Rosie
Joanna starrt ihr Spiegelbild an. Alles, was er gesagt hat, ist wahr. Die Falten, die Ringe unter ihren Augen, die Haut, die sich zu sehr über ihre hervortretenden Wangenknochen spannt. Sie ist hässlich – ihr Gesicht, ihr Haar, alles ist hässlich. Sie ist zur reinsten Karikatur geworden und das genaue Gegenteil von all den Frauen mit ihrer natürlichen, mühelosen Schönheit.
Außerdem ist sie fett. Man muss sich bloß mal diese schlabbrige Haut unterm Kinn anschauen. Sie kneift sich in die nicht vorhandene Speckschwarte am Bauch und spürt den vertrauten Selbsthass in sich aufkeimen. Sie ist abstoßend. Kein Wunder, dass er sie nicht mehr will.
Sie reibt sich die Wangen, damit sie sich ein wenig röten, und zieht die Haut Richtung Haaransatz, um die imaginären Falten zu glätten, während sie sich ausmalt, wie ein Skalpell sie durchdringt, der Chirurg sie anhebt und strafft. Perfektion erschaffen. Dafür nimmt sie jeden Aufwand und die Schmerzen in Kauf, wenn sie nur bei ihm bleiben darf.
Aber jetzt ist es zu spät. Er will sie nicht mehr. Andererseits hat sie ihn schon vor langer Zeit verloren – an jüngere, langbeinigere Mädchen, wie man sie von den Vogue-Covern kennt.
Sie hat die Augen davor verschlossen, weil sie weiß, dass sie dadurch wieder verschwinden – irgendwann. Aber die eine ist anders. Mit ihr könnte es etwas Ernstes sein. Sie hat Fotos von ihr gesehen, im Internet, in den Zeitungen. Die Frau steht beinahe immer neben oder hinter ihm. Sie hat ihn ertappt, als er ins Telefon flüsterte, hat SMS gelesen, in denen nichts der Fantasie überlassen blieb. Höchst intime, explizite Nachrichten, die er eigens auf seinem Handy lässt, damit sie sie findet, wohl wissend, dass sie sich wie Dolche in ihr Herz bohren. Dann lacht er, dieses grausame Lachen, macht sich über sie lustig.

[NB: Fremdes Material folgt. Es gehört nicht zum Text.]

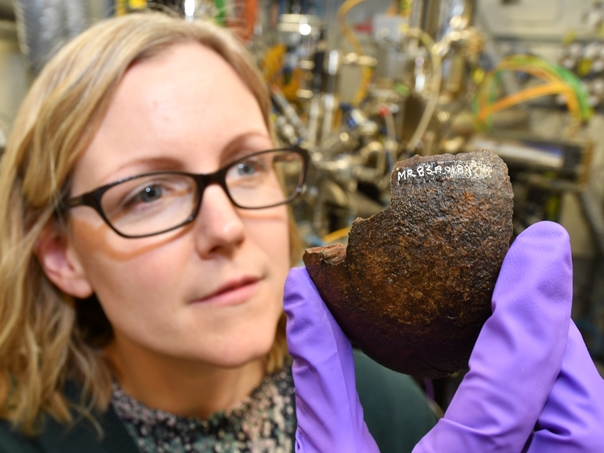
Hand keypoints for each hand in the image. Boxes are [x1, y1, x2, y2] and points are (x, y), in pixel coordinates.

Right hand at [285, 221, 603, 452]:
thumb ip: (321, 376)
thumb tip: (305, 293)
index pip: (509, 388)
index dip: (530, 308)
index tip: (540, 242)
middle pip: (578, 417)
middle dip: (559, 342)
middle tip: (528, 288)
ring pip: (586, 436)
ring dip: (565, 376)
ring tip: (522, 332)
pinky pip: (565, 447)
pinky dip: (554, 408)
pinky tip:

All die Jahre hat sie sich vor diesem Tag gefürchtet.
Ja, sie kennt diesen Typ Frau. Schließlich war sie vor nicht allzu langer Zeit eine von ihnen. Jung, groß, schlank, bildschön, perfekt geeignet, um ihn gut dastehen zu lassen, so als wolle er anderen Männern ins Gesicht schreien, dass er besser und attraktiver ist als sie.
Was ja auch stimmt. Das weiß sie schon lange. Neal ist etwas ganz Besonderes, ob man ihn nun mag oder nicht. Kein anderer Mann besitzt diese Souveränität, dieses Selbstbewusstsein. Unzählige Male hat sie beobachtet, wie locker er auf andere zugehen kann, wie er ein Gespräch beginnt, vielleicht leise lacht, den Arm seiner Gesprächspartner berührt, sie ganz genau beobachtet und zusieht, wie sie seinem Charme erliegen.
Wieder blickt sie in den Spiegel. Genau dasselbe hat er auch mit ihr gemacht. Vom ersten Moment an hat er ihr das Gefühl gegeben, die einzige Frau auf der Welt für ihn zu sein. Er war der erste Mann, den sie aufrichtig geliebt hat, mit jeder Faser ihres Herzens, so sehr, dass sie ihre Identität geopfert und all die OP-Schmerzen über sich hat ergehen lassen. Das ist doch wahre Liebe, oder nicht? Doch leider genügt es manchmal nicht, jemanden zu lieben, auch wenn man es noch so hingebungsvoll tut. Wenn er sie jetzt verlässt, ist sie ein Nichts. Das hat er ihr unzählige Male an den Kopf geworfen.
Ihr Blick fällt auf die Tabletten, die der Arzt ihr gegen ihre Schlafstörungen verschrieben hat. Das ist alles, was noch von ihr übrig ist – ein hässliches Gesicht und ein Fläschchen Tabletten. Bislang hat sie keine einzige genommen.
Aber im Grunde bleibt ihr kaum eine andere Wahl. Was soll sie denn sonst tun?
Langsam greift sie nach dem Fläschchen und schraubt den Deckel ab.